Bio: Adi Sideman is the CEO and President of Oddcast. Prior to founding Oddcast in 1999, Adi produced more than thirty online games, including HBO’s Sex and the City and The Sopranos, and Warner Brothers’ The Matrix game. In 1996, Adi produced the first animated ads on AOL.
How do you convert the fun experience a consumer creating an avatar or any other sort of interactive experience into a lasting relationship with a brand?
Our business is really a word of mouth business. In that sense, being top of mind and enabling users to become brand ambassadors is a constant goal. Achieving that top-of-mind status is something that has always driven results for brands. At Oddcast, the additional layer that goes beyond traditional word of mouth - is personalization. The idea is that once a user invests in a piece of media, a message, or a narrative, by personalizing it (with their own images from Facebook, their voice, a karaoke song or even a video through augmented reality), they are then more prone to share it because it incorporates some of their own personality and creativity.

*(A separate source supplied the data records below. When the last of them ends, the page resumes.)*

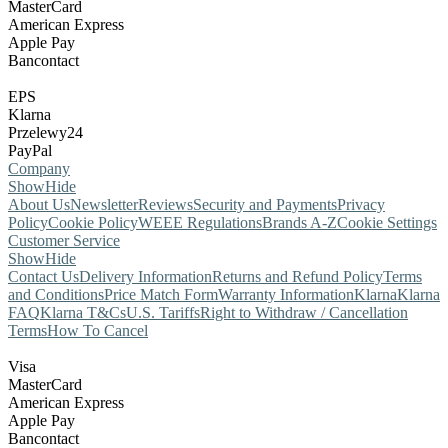
MasterCard
American Express
Apple Pay
Bancontact
EPS
Klarna
Przelewy24
PayPal
Company
Show
Hide
About Us
Newsletter
Reviews
Security and Payments
Privacy
Policy
Cookie Policy
WEEE Regulations
Brands A-Z
Cookie Settings
Customer Service
Show
Hide
Contact Us
Delivery Information
Returns and Refund Policy
Terms
and Conditions
Price Match Form
Warranty Information
Klarna
Klarna
FAQ
Klarna T&Cs
U.S. Tariffs
Right to Withdraw / Cancellation
Terms
How To Cancel
Visa
MasterCard
American Express
Apple Pay
Bancontact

They’re then part of the narrative, which adds another connection between the experience, the brand and the end user.
We look at it as another layer of word of mouth marketing, the personalization layer. Before digital technologies, creating such experiences was impossible
What do you consider when developing an interactive campaign to ensure the participants walk away with a clear impression of the brand while not feeling marketed to?
We’re trying to strike that balance every day. Consumers want content, not advertising. And advertisers are becoming more and more aware that hitting their brand over the head of the consumer doesn’t work as well as incorporating their brand into a narrative or content that the consumer can relate to, cares about. The result is that our applications look more and more like content and less like advertising. The best campaigns are able to both enagegd a user on a narrative or entertainment level and communicate a brand message. That’s the holy-grail that we strive for every day.
Where do you see interactive marketing going in the next few years?
First of all, to say the obvious, interactive advertising is the future along with targeted messaging. Word of mouth and social will play a big role in this. Harnessing the consumers and the users in order to propagate the brand experience is the going to be the key.
If you remember in Minority Report, Tom Cruise was running through the mall and posters were addressing him by his name. That’s targeted. That’s personalized. That’s the future. It’s an experience that the potential user can identify with and also talk about.
At Oddcast we’re building the tools that allow for this type of personalization. We’re putting together the building blocks needed for constructing the future of advertising.